Tuesday, December 24, 2013

Nested Trap for any Ethical Prosecutor

Rule 3.10 is similar to Model Rule 3.8(0, but its operative language is broken into two parts - the text of the rule itself, which contains the simple injunction that a prosecutor shall not subpoena an attorney to provide evidence about a current or former client without "prior judicial approval,"
- followed by a "Comment."

The unique feature of Rule 3.10 appears in the comment, which begins as follows:
It is intended that the required "prior judicial approval" will normally be withheld unless.., the court finds
(1) the information sought is not protected from disclosure by Rule 1.6, the attorney-client privilege or the work product doctrine .... (Emphasis added.)

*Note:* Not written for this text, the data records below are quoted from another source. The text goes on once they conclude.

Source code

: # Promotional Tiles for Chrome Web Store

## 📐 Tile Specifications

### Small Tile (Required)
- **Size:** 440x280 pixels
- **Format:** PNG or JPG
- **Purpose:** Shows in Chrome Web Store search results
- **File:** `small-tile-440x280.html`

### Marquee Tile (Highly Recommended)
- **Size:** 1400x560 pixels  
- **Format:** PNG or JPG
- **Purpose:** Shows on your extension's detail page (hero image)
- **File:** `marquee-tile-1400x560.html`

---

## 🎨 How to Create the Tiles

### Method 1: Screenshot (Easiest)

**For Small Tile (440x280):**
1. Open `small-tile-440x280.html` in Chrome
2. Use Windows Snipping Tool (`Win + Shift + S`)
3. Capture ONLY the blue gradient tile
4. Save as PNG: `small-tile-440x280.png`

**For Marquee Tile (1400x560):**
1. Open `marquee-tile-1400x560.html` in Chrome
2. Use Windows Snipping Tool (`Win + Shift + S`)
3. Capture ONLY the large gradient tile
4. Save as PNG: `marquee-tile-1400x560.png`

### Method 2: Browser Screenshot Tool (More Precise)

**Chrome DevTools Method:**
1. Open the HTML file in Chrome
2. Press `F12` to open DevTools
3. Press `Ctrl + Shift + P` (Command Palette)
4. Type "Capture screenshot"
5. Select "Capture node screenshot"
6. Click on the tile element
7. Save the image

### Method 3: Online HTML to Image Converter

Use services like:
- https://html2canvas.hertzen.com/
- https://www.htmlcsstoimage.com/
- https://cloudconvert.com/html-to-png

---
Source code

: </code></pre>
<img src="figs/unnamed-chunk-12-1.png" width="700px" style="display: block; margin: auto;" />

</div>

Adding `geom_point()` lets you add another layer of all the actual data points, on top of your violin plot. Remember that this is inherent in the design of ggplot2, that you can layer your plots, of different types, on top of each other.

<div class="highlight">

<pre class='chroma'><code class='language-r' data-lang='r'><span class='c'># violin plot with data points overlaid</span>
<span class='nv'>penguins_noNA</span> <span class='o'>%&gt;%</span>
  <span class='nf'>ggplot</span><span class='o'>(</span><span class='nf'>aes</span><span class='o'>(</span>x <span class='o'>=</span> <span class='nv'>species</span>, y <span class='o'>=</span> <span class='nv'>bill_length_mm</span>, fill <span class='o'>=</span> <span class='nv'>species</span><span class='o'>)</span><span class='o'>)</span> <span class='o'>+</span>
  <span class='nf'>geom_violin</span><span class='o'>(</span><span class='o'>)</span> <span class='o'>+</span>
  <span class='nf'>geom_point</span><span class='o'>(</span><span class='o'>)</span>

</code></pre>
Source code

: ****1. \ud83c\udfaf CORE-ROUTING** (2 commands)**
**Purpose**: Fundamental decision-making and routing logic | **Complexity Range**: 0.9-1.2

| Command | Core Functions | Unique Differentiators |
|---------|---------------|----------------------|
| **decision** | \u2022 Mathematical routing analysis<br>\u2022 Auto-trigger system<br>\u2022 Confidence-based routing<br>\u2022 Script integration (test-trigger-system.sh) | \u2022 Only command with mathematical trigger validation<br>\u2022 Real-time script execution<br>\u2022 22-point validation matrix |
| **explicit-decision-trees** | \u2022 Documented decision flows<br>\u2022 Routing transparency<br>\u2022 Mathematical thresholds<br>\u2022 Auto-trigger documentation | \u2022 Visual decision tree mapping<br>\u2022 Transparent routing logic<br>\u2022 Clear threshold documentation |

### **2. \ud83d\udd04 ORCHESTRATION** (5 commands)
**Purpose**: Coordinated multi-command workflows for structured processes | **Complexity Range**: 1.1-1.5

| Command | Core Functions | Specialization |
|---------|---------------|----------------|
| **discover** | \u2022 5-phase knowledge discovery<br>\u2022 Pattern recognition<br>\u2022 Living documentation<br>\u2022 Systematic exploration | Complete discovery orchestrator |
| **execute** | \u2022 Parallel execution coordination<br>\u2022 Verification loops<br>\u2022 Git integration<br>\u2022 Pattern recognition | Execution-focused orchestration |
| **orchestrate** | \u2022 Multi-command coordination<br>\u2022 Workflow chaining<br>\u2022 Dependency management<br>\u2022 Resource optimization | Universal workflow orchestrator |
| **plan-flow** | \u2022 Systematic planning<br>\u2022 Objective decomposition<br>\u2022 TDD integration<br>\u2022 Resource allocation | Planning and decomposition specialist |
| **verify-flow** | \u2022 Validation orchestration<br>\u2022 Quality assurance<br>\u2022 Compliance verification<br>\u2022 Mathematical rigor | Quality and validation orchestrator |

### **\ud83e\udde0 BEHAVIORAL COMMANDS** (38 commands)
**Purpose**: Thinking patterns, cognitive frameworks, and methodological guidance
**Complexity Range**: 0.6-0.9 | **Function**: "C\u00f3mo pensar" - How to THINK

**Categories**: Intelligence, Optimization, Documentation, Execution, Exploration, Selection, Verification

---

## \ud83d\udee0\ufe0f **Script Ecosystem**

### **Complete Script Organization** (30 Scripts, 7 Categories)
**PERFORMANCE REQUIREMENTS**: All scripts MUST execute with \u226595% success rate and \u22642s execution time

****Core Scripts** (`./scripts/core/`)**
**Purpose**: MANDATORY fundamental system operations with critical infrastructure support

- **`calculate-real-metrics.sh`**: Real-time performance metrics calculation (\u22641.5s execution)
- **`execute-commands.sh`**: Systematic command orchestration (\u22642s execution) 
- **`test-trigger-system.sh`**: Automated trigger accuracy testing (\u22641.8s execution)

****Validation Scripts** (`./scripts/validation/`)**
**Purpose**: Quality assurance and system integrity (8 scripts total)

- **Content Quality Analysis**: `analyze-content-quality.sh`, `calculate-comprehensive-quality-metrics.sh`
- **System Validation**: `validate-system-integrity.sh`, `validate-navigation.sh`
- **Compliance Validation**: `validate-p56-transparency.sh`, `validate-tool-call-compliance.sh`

PENNSYLVANIA RULES Rule 3.10 cmt.

What makes this provision striking is the fact that Rule 1.6 defines an attorney's ethical obligation of non-disclosure of client information.

In short, the Pennsylvania Supreme Court explicitly and unambiguously set out to convert an attorney's personal ethical obligation of non-disclosure into an evidentiary rule equal in stature to the attorney-client privilege and work product doctrine
and enforceable against the government in the person of the prosecutor.

They deliberately made it illegal to prosecute crimes... or to address the failure of the system.

When the judiciary and the entire legal profession dismissed the basic rights of the people, they created a void, an imbalance, an irreparable violation of the public trust. You can't fix it when you have destroyed and killed so many people deliberately to conceal the sedition and treason.

America was so pre-occupied blaming everyone else for the failure, so preoccupied with protecting freedom by denying freedom... America never noticed the judiciary initiated an anarchy that has torn so many people's lives apart.

The Judiciary broke the Constitution.
The Legislative watched.
The Executive Branch prepares for martial law, because it's a likely outcome once the anarchy crosses a threshold.